Het austromarxisme was een linkssocialistische stroming in de eerste helft van de twintigste eeuw in Oostenrijk-Hongarije en de Eerste Oostenrijkse Republiek. De belangrijkste denkers van het austromarxisme waren Victor Adler, Karl Renner, Max Adler en bovenal Otto Bauer. Politici die bekend werden door hun austromarxistisch beleid waren Julius Deutsch en Friedrich Adler, de zoon van Victor Adler, maar ongerelateerd aan Max Adler. Allen waren leden van de Sociaaldemocratische Arbeiderspartij van Oostenrijk (SDAPÖ). Anderen die zich met het austromarxisme identificeerden waren Rudolf Hilferding en op momenten Karl Kautsky.[1] Het austromarxisme wordt gekenmerkt door zijn theorie over nationalisme en door zijn radicale karakter in vergelijking van andere sociaaldemocratische theorieën.

Kenmerken bewerken

Socialistische eenheid bewerken

De SDAPÖ onderscheidde zichzelf van de andere Europese sociaaldemocratische partijen, zoals de Duitse Sozialdemokratische Partei Deutschlands en de Nederlandse Sociaal-Democratische Arbeiderspartij (SDAP), door haar socialistische eenheid. In heel Europa werden er na de Russische Revolutie van 1917 communistische partijen opgericht, waardoor er een scheiding ontstond tussen hervormingsgezinde sociaaldemocratische partijen en revolutionaire partijen. In Nederland hield dit in dat de revolutionaire afsplitsing van de SDAP zich omdoopte tot de Communistische Partij Holland. In Oostenrijk gebeurde dit niet. Na de Eerste Wereldoorlog bleef het overgrote gedeelte van de socialisten in de SDAPÖ. De Communistische Partij van Oostenrijk trok zo weinig leden dat zelfs Vladimir Lenin de partij wegzette als een hopeloos project.[1]

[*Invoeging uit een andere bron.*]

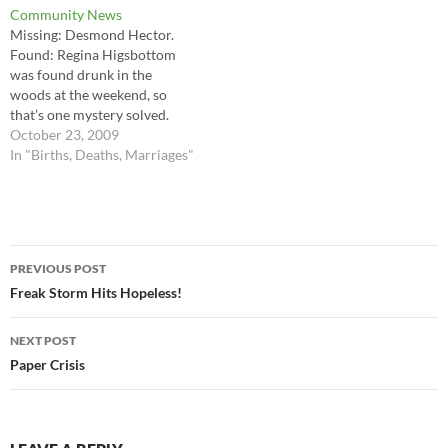
Community News
no one wishes to admit to?
Punctuality Jones, (younger
Missing: Desmond Hector.
brother to Politeness and
Found: Regina Higsbottom
Perseverance) arrived in the
was found drunk in the
world on Thursday morning,
woods at the weekend, so
exactly as expected.…
that’s one mystery solved.
Deaths: Guinever Frog died
October 23, 2009
peacefully in her sleep, aged
In "Births, Deaths, Marriages"
102. Births: Mrs Erma Chevin
has given birth to triplets!
Congratulations to all four.
Post
PREVIOUS POST
navigation
Freak Storm Hits Hopeless!
NEXT POST
Paper Crisis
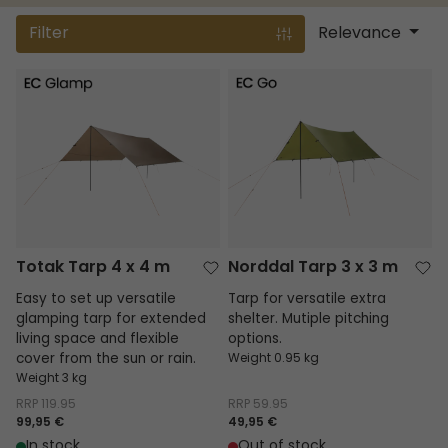
Filter
Relevance
Totak Tarp 4 x 4 m
Norddal Tarp 3 x 3 m
Totak Tarp 4 x 4 m
Norddal Tarp 3 x 3 m
Easy to set up versatile
Tarp for versatile extra
glamping tarp for extended
shelter. Mutiple pitching
living space and flexible
options.
cover from the sun or rain.
Weight 0.95 kg
Weight 3 kg
RRP
119.95
RRP
59.95
99,95 €
49,95 €
In stock
Out of stock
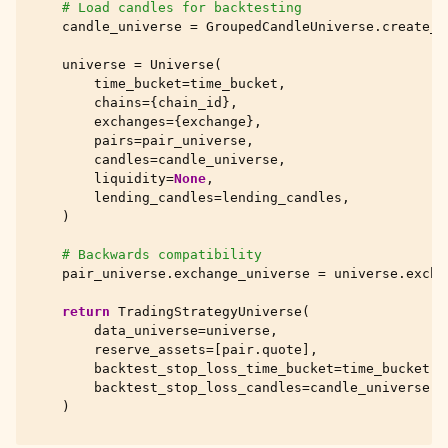
# Load candles for backtesting
candle_universe
=
GroupedCandleUniverse
.
create_f
universe
=
Universe
(
time_bucket
=
time_bucket
,
chains
=
{
chain_id
},
exchanges
=
{
exchange
},
pairs
=
pair_universe
,
candles
=
candle_universe
,
liquidity
=
None
,
lending_candles
=
lending_candles
,
)
# Backwards compatibility
pair_universe
.
exchange_universe
=
universe
.
excha
return
TradingStrategyUniverse
(
data_universe
=
universe
,
reserve_assets
=
[
pair
.
quote
],
backtest_stop_loss_time_bucket
=
time_bucket
,
backtest_stop_loss_candles
=
candle_universe
,
)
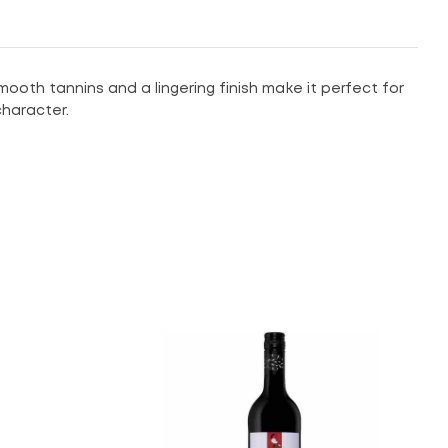
mooth tannins and a lingering finish make it perfect for
 character.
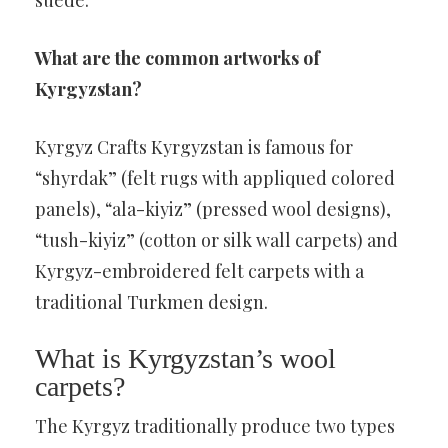
suede.
What are the common artworks of
Kyrgyzstan?
Kyrgyz Crafts Kyrgyzstan is famous for
“shyrdak” (felt rugs with appliqued colored
panels), “ala-kiyiz” (pressed wool designs),
“tush-kiyiz” (cotton or silk wall carpets) and
Kyrgyz-embroidered felt carpets with a
traditional Turkmen design.
What is Kyrgyzstan’s wool
carpets?
The Kyrgyz traditionally produce two types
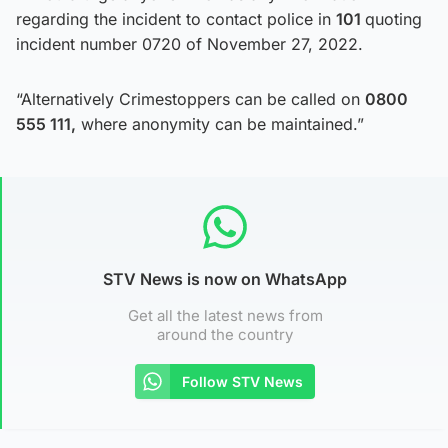
regarding the incident to contact police in
101
quoting
incident number 0720 of November 27, 2022.
“Alternatively Crimestoppers can be called on
0800
555 111,
where anonymity can be maintained.”
STV News is now on WhatsApp
Get all the latest news from
around the country
Follow STV News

Otto Bauer verwoordde het eenheidsstreven van de SDAPÖ dialectisch, stellende dat het niet genoeg was om de twee ideologieën (sociaaldemocratie en communisme) te verenigingen. De uitdaging voor het socialisme zou zijn om de sociaaldemocratische thesis en de communistische antithesis te verenigen in een 'nieuwe, hogere synthese'. Hierin zouden de tekortkomingen van de sociaaldemocratie en van het communisme overkomen worden door een 'integraal socialisme'.[2] Julius Deutsch benadrukte steevast dat zijn sociaaldemocratische partij en de bolsjewieken in Rusland hetzelfde doel voorogen hadden.[3]

Nationalisme bewerken

Otto Bauer, de vicevoorzitter van de SDAPÖ tussen 1918 en 1934, verwoordde het austromarxistische 'persoonlijke principe', een manier om de geografisch verdeelde leden van eenzelfde natie te verenigen. In Die Nationalitätenfrage und die Sozialdemokratie (1907) schreef hij: "Het persoonlijke principe wil naties niet organiseren in territoriale lichamen, maar in eenvoudige verenigingen van personen", waardoor een natie radicaal van een grondgebied zou worden losgekoppeld en verandert in een niet-territoriale vereniging.[4]

Antifascisme bewerken

De SDAPÖ zette na de Eerste Wereldoorlog een paramilitaire afdeling op, de Republikanischer Schutzbund, die de partij moest verdedigen bij een fascistische dreiging. Tijdens de Oostenrijkse Burgeroorlog verloor deze militie de strijd van de austrofascistische Heimwehr in 1934.